Referring to his work on Jamaican music, I wondered what he thought of dancehall, with its violent lyrics.
"Dancehall is not my favourite type of music," he agreed. "I like music that has strong melody and to the extent there are lyrics, you come to accept that lyrics are rather trite. They're not necessarily profound. Bob Marley was the huge success that he was because he provided some profound lyrics as well as some good melodies. So he produced music you can whistle, music you can retain in your mind, etc. I don't find that in dancehall at all. But I can't condemn it as music that is not a part of the artistic world because art doesn't know good or bad. Art is just different. To the extent that dancehall is a form of art, just as the way Picasso's art was a different form of art we'd been accustomed to in the past, you have to accept it."
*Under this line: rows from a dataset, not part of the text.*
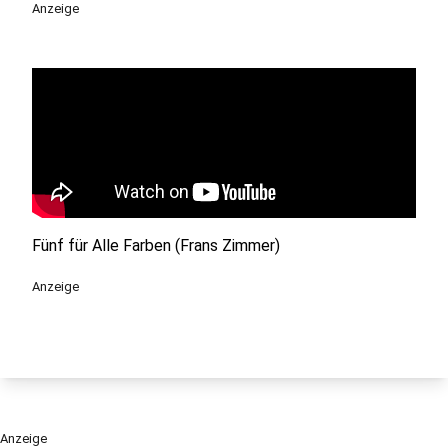
Anzeige
Fünf für Alle Farben (Frans Zimmer)
Anzeige
Anzeige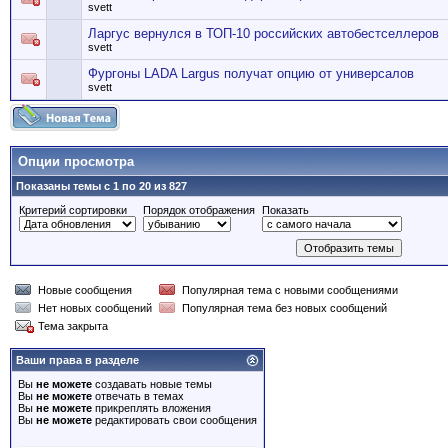
svett
Ларгус вернулся в ТОП-10 российских автобестселлеров
svett
Фургоны LADA Largus получат опцию от универсалов
svett
Опции просмотра
Показаны темы с 1 по 20 из 827
Критерий сортировки
Порядок отображения
Показать
Новые сообщения
Популярная тема с новыми сообщениями
Нет новых сообщений
Популярная тема без новых сообщений
Тема закрыта
Ваши права в разделе
Вы
не можете
создавать новые темы
Вы
не можете
отвечать в темах
Вы
не можете
прикреплять вложения
Вы
не можете
редактировать свои сообщения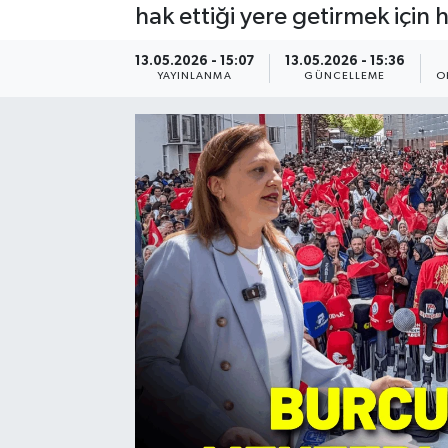
hak ettiği yere getirmek için 
Resmi Reklam
13.05.2026 - 15:07
13.05.2026 - 15:36
YAYINLANMA
GÜNCELLEME
O
Röportajlar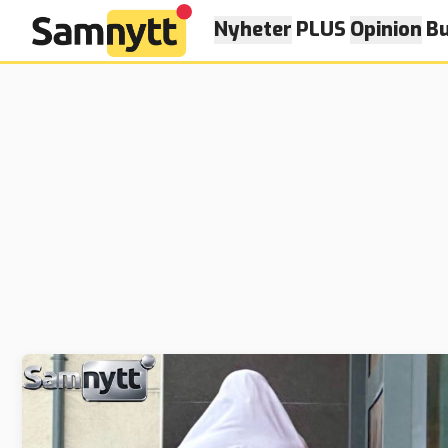
Nyheter
PLUS
Opinion
Bu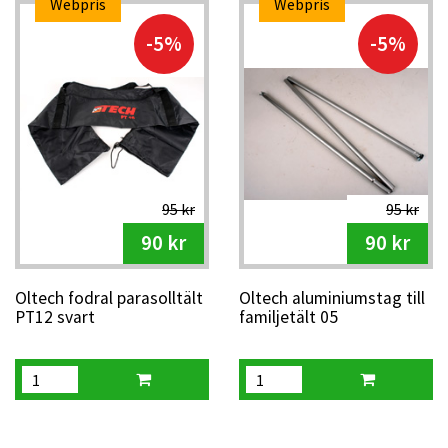
Webpris
Webpris
-5%
-5%
95 kr
95 kr
90 kr
90 kr
Oltech fodral parasolltält
Oltech aluminiumstag till
PT12 svart
familjetält 05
He continued: "But I don't consider the association of dancehall with the type of lifestyle that it is associated with (wrapped up with narcotics, macho gun-slinging and things like that) is a healthy one. Because music is a very powerful weapon of communication and to the extent that music is used to convey a value system that is not acceptable to the community then, dancehall, in doing so, lionising murder, and lionising anti-sexual behaviour, is not doing the society any good."
How often in dealing with situations in Tivoli Gardens or in electio-neering has his life been threatened?
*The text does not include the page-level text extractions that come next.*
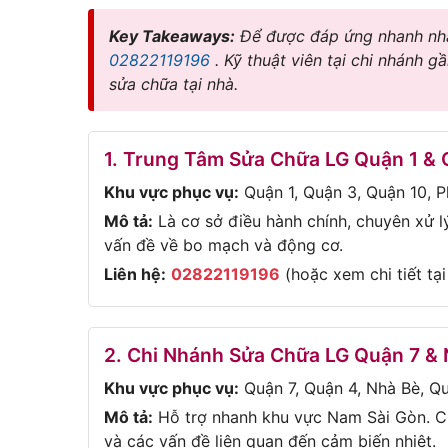
Key Takeaways:
Để được đáp ứng nhanh nhất
02822119196
. Kỹ thuật viên tại chi nhánh g
sửa chữa tại nhà.
1. Trung Tâm Sửa Chữa LG Quận 1 &
Khu vực phục vụ:
Quận 1, Quận 3, Quận 10, 
Mô tả:
Là cơ sở điều hành chính, chuyên xử l
vấn đề về bo mạch và động cơ.
Liên hệ:
02822119196
(hoặc xem chi tiết tạ
2. Chi Nhánh Sửa Chữa LG Quận 7 &
Khu vực phục vụ:
Quận 7, Quận 4, Nhà Bè, Qu
Mô tả:
Hỗ trợ nhanh khu vực Nam Sài Gòn. C
và các vấn đề liên quan đến cảm biến nhiệt.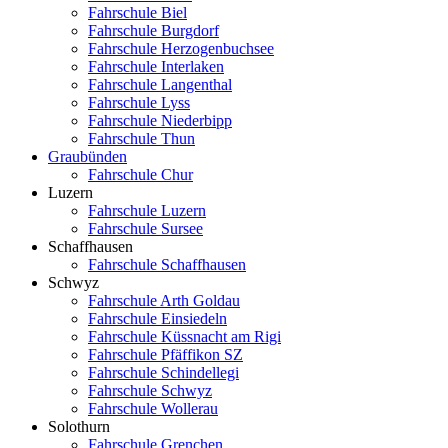
Fahrschule Biel
Fahrschule Burgdorf
Fahrschule Herzogenbuchsee
Fahrschule Interlaken
Fahrschule Langenthal
Fahrschule Lyss
Fahrschule Niederbipp
Fahrschule Thun
Graubünden
Fahrschule Chur
Luzern
Fahrschule Luzern
Fahrschule Sursee
Schaffhausen
Fahrschule Schaffhausen
Schwyz
Fahrschule Arth Goldau
Fahrschule Einsiedeln
Fahrschule Küssnacht am Rigi
Fahrschule Pfäffikon SZ
Fahrschule Schindellegi
Fahrschule Schwyz
Fahrschule Wollerau
Solothurn
Fahrschule Grenchen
"What in your entire life was the most frightening experience that you've ever had?" I asked. He said: "I don't know that I can give you an answer to that because it might sound odd to you if I say so, but I have to tell you what I feel. And that is I don't get frightened. I suppose if something actually threatened my life to the point where it was confronting me, there might be an element of fright but I just have not ever been really frightened. That was the reason I was able to be successful in West Kingston because the people saw in me great courage. That was what they wanted, to be able to be sure that they were protected."
Where does that courage come from? "I don't know. It's not something that was part of my family upbringing or anything like that. I think, if anything, it comes out of a born dislike for injustice. That dislike for injustice builds up an immediate response of rage in me. That rage is what is considered courage and gives me the impetus to action, because of my dislike for injustice."